Icosian Game
This problem is about investigating whether it is possible to start at one vertex of a platonic solid and visit every other vertex once only returning to the vertex you started at.
This problem is about investigating whether it is possible to start at one vertex of a platonic solid and visit every other vertex once only- returning to the vertex you started at.
This is quite difficult to visualise in 3D so this problem involves drawing 2D skeletons of the five Platonic solids (known as Schlegel graphs) and using these to try to answer the challenge we have set you below.
Schlegel graphs are very useful in studying molecular structure. It is as if all the edges were made of elastic and they have been stretched out to make the skeleton flat. Here is a cube and its Schlegel graph:
Can you sketch the skeletons on paper for the tetrahedron, octahedron, dodecahedron and icosahedron? When you think you have a skeleton - you can check your own answer by clicking to reveal the Schlegel graphs.

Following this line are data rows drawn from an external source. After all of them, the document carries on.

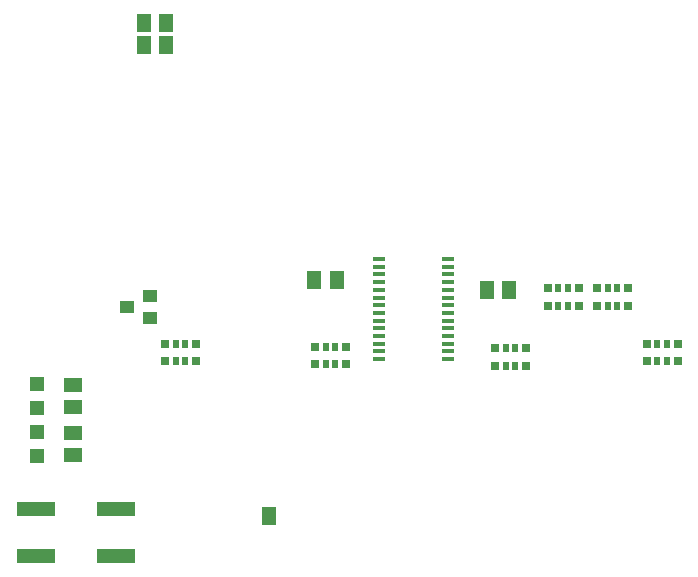
<source format=gbr>
G04 EAGLE Gerber RS-274X export*
G75*
%MOMM*%
%FSLAX34Y34*%
%LPD*%
%INSolderpaste Top*%
%IPPOS*%
%AMOC8*
5,1,8,0,0,1.08239X$1,22.5*%
G01*
%ADD10R,0.990600X0.304800*%
%ADD11R,1.300000X1.500000*%
%ADD12R,1.270000X1.000000*%
%ADD13R,1.200000X1.200000*%
%ADD14R,1.500000X1.300000*%
%ADD15R,0.650000X0.800000*%
%ADD16R,0.500000X0.800000*%
%ADD17R,1.168400X1.600200*%
%ADD18R,3.200000X1.200000*%


D10*
X317532Y278470D03*
X317532Y271970D03*
X317532Y265470D03*
X317532Y258970D03*
X317532Y252470D03*
X317532Y245970D03*
X317532Y239470D03*
X317532Y232970D03*
X375888Y232970D03*
X375888Y239470D03*
X375888Y245970D03*
X375888Y252470D03*
X375888Y258970D03*
X375888Y265470D03*
X375888Y271970D03*
X375888Y278470D03*
X317532Y226470D03*
X317532Y219970D03*
X375888Y226470D03*
X375888Y219970D03*
X317532Y213470D03*
X317532Y206970D03*
X317532Y200470D03*
X317532Y193970D03*
X375888Y193970D03*
X375888Y200470D03*
X375888Y206970D03*
X375888Y213470D03*
D11*
X281915Y261145D03*
X262915Y261145D03*
X408965Y252730D03*
X427965Y252730D03*
D12*
X104170Y238110D03*
X124170Y247610D03*
X124170Y228610D03*
D13*
X27940Y152060D03*
X27940Y173060D03*
D14*
X58420Y153060D03*
X58420Y172060D03*
D15*
X289860Y189350D03*
X289860Y204350D03*
D16*
X280860Y189350D03*
X272860Y189350D03*
D15*
X263860Y189350D03*
X263860Y204350D03*
D16*
X280860Y204350D03*
X272860Y204350D03*
D15*
X570530Y191890D03*
X570530Y206890D03*
D16*
X561530Y191890D03*
X553530Y191890D03*
D15*
X544530Y191890D03*
X544530Y206890D03*
D16*
X561530Y206890D03*
X553530Y206890D03*
D15*
X162860Y191890D03*
X162860Y206890D03*
D16*
X153860Y191890D03*
X145860Y191890D03*
D15*
X136860Y191890D03*
X136860Y206890D03*
D16*
X153860Y206890D03*
X145860Y206890D03*
D15*
X442260Y188080D03*
X442260Y203080D03*
D16*
X433260Y188080D03*
X425260Y188080D03*
D15*
X416260Y188080D03*
X416260Y203080D03*
D16*
X433260Y203080D03*
X425260Y203080D03*
D15*
X460710Y253880D03*
X460710Y238880D03*
D16*
X469710Y253880D03*
X477710Y253880D03*
D15*
X486710Y253880D03*
X486710Y238880D03*
D16*
X469710Y238880D03*
X477710Y238880D03*
D15*
X502620Y253880D03*
X502620Y238880D03*
D16*
X511620Y253880D03*
X519620Y253880D03*
D15*
X528620Y253880D03*
X528620Y238880D03*
D16*
X511620Y238880D03*
X519620Y238880D03*
D11*
X137770Y478790D03*
X118770Y478790D03*
X137770Y459740D03*
X118770Y459740D03*
D17*
X224790Y60960D03*
D13*
X27940Y111420D03*
X27940Y132420D03*
D14*
X58420Y112420D03*
X58420Y131420D03*
D18*
X94960Y26990D03*
X26960Y26990D03*
X26960Y66990D03*
X94960Y66990D03*
M02*

</source>
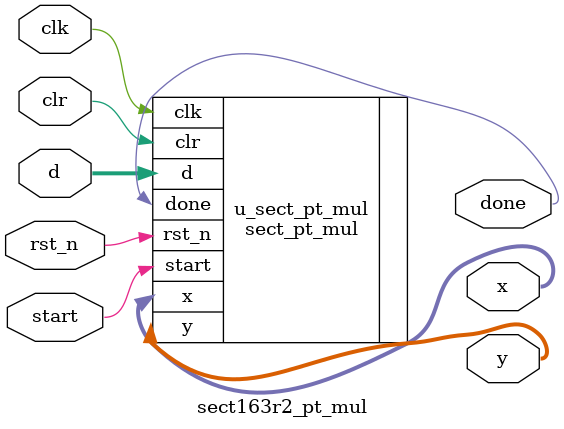
<source format=v>


module sect163r2_pt_mul (
    // System signals
    input clk,                      // system clock
    input rst_n,                    // system asynchronous reset, active low
    input clr,                      // synchronous clear

    // Data interface
    input start,                    // computation start
    input [162:0] d,                // input scalar
    output done,                    // computation done
    output [162:0] x,               // output x coordinate of d*G
    output [162:0] y                // output y coordinate of d*G
);

// Local parameters
localparam M = 163;                 // degree of f(x)
localparam FX = 163'hc9;            // binary representation of f(x)
localparam B = 163'h20a601907b8c953ca1481eb10512f78744a3205fd;          // coefficient b of E
localparam XG = 163'h3f0eba16286a2d57ea0991168d4994637e8343e36;         // x coordinate of G
localparam YG = 163'hd51fbc6c71a0094fa2cdd545b11c5c0c797324f1;          // y coordinate of G
localparam XG_SQR = 163'h306a6acf3dd8897a3d9e4a9f616eacd08a9d2564b;     // squaring of x coordinate of G
localparam XG_INV = 163'h3c8c172e24598e90b9542e6b8f6571f54be572b50;     // inversion of x coordinate of G
localparam NUM_CYCLE_MUL = 3;       // number of computation cycles minus 1 in f2m_mul module (= NUM_SEG)


// Instance
sect_pt_mul #(
    .M              (M),
    .FX             (FX),
    .B              (B),
    .XG             (XG),
    .YG             (YG),
    .XG_SQR         (XG_SQR),
    .XG_INV         (XG_INV),
    .NUM_CYCLE_MUL  (NUM_CYCLE_MUL)
) u_sect_pt_mul (
    .clk            (clk),
    .rst_n          (rst_n),
    .clr            (clr),
    .start          (start),
    .d              (d),
    .done           (done),
    .x              (x),
    .y              (y)
);


endmodule

</source>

The problem is in two parts:
· to find the paths along the edges of the solids that enable you to visit every vertex and
· to describe the strategies you have used and what you discovered. For example: is the path unique?
These paths are called Hamiltonian Circuits after the Irish mathematician William Hamilton who also invented this game in 1857.
For the tetrahedron, I have:
I tested all Platonic solids: the tetrahedron, the cube, the octahedron, the dodecahedron and the icosahedron.
For the tetrahedron, there was simple - there were only four points to study. I obtained more possible arrangements, corresponding to different solutions. The other, not shown is to go on the outside circuit up to the last-but-one point, than to go to the centre and finally at the starting point. There are different solutions only if the start - finish is represented on the figure, otherwise this solution is obtained from the first by a rotation.
For the cube, I worked on an applet:
The strategy I used is the following: I go on the outer lines, up to the last-but-one point. Then I go through the inner one. I can use symmetrical combinations, obtaining more than one path.
Looking at the octahedron, I take the same strategy as for the cube => there are many combinations.
For the dodecahedron, I worked on an applet, taking the same strategy as for the cube, the difference is that here there are more layers.
The last polyhedron I test is the icosahedron:
Here, I worked in the same manner as before, obtaining the figure shown. There are naturally more combinations.